Stored items
* * * *

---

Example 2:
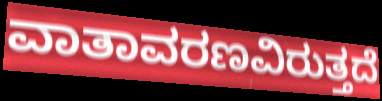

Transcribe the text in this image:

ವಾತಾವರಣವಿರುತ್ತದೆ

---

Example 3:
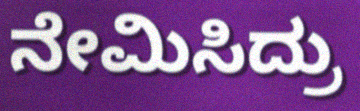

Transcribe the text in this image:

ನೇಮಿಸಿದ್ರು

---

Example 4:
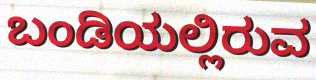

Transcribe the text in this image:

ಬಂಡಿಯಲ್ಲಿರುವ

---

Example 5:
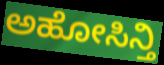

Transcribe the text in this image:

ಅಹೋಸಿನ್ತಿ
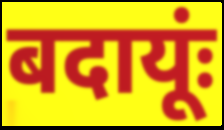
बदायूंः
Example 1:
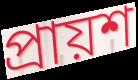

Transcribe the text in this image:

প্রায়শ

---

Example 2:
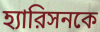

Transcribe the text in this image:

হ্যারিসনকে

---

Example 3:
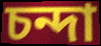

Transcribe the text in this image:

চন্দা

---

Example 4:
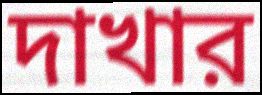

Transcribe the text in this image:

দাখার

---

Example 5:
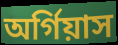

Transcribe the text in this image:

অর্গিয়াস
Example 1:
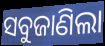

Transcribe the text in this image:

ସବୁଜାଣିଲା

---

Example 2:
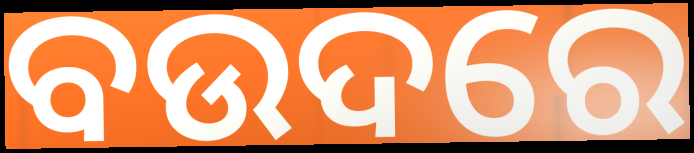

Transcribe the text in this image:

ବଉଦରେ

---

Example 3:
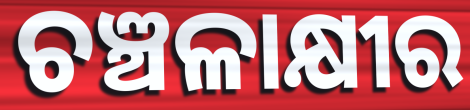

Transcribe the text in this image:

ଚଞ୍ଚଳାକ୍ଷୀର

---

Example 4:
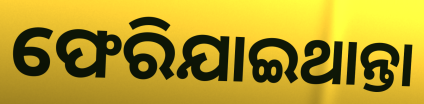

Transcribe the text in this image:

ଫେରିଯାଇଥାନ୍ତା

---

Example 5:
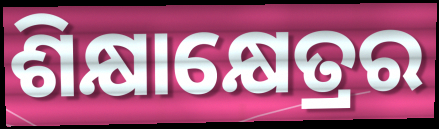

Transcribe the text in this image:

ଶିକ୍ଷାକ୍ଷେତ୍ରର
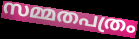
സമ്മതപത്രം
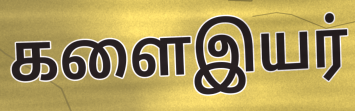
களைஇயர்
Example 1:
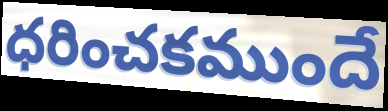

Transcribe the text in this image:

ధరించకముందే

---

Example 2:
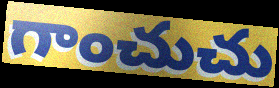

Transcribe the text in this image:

* * * *

### Written problem
Copy all of the items above word for word, leaving out the pictures.

### Result below
---

Example 2:

Transcribe the text in this image:

ವಾತಾವರಣವಿರುತ್ತದೆ

---

Example 3:

Transcribe the text in this image:

ನೇಮಿಸಿದ್ರು

---

Example 4:

Transcribe the text in this image:

ಬಂಡಿಯಲ್ಲಿರುವ

---

Example 5:

Transcribe the text in this image:

ಅಹೋಸಿನ್ತಿ
बदायूंः
Example 1:

Transcribe the text in this image:

প্রায়শ

---

Example 2:

Transcribe the text in this image:

হ্যারিসনকে

---

Example 3:

Transcribe the text in this image:

চন্দা

---

Example 4:

Transcribe the text in this image:

দাখার

---

Example 5:

Transcribe the text in this image:

অর্গিয়াস
Example 1:

Transcribe the text in this image:

ସବୁଜାଣିଲା

---

Example 2:

Transcribe the text in this image:

ବଉଦରେ

---

Example 3:

Transcribe the text in this image:

ଚଞ୍ଚଳାକ୍ଷୀର

---

Example 4:

Transcribe the text in this image:

ଫେରିଯାଇଥାନ୍ତା

---

Example 5:

Transcribe the text in this image:

ଶିକ୍ଷାକ୍ଷେତ୍ରର
സമ്മതപത്രം
களைஇயர்
Example 1:

Transcribe the text in this image:

ధరించకముందే

---

Example 2:

Transcribe the text in this image:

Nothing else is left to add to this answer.